Writing for the majority, Chief Justice Cantil-Sakauye noted that an “additional significant benefit” of trying UCL claims to a court, rather than a jury, is that a court must issue “a statement of decision explaining the factual and legal basis for its decision” if requested to do so. (Id., at [p. 23].) Such a statement of decision differs, of course, from the kind of verdict forms filled out by juries.

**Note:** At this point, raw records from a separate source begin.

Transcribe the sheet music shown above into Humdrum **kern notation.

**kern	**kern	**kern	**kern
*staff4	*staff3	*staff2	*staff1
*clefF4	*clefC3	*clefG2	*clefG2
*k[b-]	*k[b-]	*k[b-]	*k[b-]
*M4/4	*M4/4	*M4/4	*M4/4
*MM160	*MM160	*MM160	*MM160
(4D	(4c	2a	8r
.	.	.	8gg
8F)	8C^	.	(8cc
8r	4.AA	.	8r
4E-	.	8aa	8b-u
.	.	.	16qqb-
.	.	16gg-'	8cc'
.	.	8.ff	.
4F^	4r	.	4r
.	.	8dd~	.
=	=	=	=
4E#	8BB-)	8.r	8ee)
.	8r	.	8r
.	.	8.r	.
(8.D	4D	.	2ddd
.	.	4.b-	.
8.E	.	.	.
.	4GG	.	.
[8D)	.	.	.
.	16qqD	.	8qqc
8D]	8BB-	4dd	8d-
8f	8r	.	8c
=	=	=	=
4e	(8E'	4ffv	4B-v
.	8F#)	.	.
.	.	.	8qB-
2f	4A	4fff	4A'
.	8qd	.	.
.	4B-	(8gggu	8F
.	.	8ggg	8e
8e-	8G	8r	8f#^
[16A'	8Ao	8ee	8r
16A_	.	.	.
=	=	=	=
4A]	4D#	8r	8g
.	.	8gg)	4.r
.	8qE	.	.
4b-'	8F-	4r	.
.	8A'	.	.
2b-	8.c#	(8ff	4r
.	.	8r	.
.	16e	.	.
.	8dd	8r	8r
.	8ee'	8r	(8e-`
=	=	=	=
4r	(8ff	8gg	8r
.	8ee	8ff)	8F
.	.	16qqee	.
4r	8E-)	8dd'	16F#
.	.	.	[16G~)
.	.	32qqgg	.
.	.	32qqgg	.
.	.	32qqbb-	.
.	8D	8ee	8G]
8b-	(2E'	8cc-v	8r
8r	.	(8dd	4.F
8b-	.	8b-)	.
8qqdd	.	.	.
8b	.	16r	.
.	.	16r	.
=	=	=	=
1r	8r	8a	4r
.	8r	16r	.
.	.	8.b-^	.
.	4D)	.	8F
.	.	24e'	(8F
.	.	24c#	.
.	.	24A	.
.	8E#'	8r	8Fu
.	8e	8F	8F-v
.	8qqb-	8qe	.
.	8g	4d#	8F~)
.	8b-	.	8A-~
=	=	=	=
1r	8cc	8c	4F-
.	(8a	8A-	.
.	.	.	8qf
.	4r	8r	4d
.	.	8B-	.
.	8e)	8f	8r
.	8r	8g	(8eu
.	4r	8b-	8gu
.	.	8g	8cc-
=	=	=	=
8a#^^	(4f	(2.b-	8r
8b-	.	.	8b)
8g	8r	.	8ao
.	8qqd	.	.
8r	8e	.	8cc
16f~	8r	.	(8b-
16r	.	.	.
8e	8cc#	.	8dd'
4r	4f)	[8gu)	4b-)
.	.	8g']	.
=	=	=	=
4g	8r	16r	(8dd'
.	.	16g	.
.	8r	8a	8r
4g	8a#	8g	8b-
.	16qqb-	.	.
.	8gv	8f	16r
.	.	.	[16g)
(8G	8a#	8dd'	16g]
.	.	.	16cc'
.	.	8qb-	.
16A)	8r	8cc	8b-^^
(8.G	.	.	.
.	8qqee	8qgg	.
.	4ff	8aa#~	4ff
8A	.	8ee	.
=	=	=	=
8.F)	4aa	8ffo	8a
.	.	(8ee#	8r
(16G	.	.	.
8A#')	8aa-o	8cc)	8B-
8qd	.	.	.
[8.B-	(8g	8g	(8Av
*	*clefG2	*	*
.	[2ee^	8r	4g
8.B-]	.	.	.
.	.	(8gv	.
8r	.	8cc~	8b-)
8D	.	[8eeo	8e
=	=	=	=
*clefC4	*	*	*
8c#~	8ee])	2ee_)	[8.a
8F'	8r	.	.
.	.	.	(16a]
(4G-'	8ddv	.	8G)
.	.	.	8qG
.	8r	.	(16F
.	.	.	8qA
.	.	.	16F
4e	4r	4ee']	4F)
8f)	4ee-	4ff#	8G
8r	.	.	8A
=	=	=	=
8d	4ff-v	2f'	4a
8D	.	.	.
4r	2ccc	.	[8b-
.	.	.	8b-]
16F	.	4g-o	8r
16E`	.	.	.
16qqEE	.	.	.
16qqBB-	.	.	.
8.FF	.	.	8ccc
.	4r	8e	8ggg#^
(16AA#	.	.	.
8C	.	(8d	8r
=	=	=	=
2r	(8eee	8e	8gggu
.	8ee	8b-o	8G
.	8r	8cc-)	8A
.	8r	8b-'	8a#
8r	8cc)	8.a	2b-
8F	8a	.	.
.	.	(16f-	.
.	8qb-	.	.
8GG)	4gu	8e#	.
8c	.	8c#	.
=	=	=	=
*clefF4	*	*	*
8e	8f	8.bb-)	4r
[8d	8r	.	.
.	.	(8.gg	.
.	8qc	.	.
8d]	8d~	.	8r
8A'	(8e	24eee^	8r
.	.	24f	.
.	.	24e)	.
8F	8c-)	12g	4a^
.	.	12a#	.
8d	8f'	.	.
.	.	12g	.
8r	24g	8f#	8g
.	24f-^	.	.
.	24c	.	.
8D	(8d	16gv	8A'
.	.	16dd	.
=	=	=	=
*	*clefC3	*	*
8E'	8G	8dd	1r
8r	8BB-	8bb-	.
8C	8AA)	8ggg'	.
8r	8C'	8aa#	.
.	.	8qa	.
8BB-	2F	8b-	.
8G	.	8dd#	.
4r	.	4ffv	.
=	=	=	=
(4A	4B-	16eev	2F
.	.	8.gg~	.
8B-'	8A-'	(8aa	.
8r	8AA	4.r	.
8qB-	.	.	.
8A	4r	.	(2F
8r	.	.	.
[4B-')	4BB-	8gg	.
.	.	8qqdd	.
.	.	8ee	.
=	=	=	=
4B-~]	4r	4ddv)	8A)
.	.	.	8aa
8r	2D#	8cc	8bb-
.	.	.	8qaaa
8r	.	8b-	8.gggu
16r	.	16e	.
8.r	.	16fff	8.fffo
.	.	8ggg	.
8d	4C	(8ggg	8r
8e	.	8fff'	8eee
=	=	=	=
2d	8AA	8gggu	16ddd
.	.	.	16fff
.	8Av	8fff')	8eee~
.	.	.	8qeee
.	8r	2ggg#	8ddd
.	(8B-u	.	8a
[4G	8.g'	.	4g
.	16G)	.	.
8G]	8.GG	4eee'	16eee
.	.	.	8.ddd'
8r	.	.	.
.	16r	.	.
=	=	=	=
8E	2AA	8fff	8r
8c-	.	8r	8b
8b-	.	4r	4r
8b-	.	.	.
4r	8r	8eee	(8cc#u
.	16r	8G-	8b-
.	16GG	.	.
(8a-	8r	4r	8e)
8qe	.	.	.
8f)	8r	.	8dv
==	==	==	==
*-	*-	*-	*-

Appellate review of detailed statements of decision, “in turn, promotes the creation of a cumulative body of precedent that improves the consistency of future determinations under the UCL and provides needed guidance to companies” regarding acceptable business practices. (Id., at [pp. 23-24].) As the UCL and FAL have no clear boundaries, and in fact are “expanding” to cover “new facts and relations,” the majority found any potential for overreach better tempered by the transparency a court judgment would provide. (Id., at [pp. 16, 23-24].) Justice Kruger, on the other hand, found this reasoning “unpersuasive” as a basis to narrow the civil jury trial right enshrined in the California Constitution. (Nationwide Biweekly Administration, Inc., supra, ___ Cal.5th ___ [conc. opn. of Kruger, J.], at [p. 11].)
The Court’s decision underscores the importance of proactively crafting a statement of decision that will be advantageous for purposes of appellate review.
Nationwide Biweekly forcefully confirms the decades of Court of Appeal precedent holding that UCL (and some FAL) claims are to be decided by judges, rather than juries, and raises a number of strategic considerations to consider in litigating against such claims.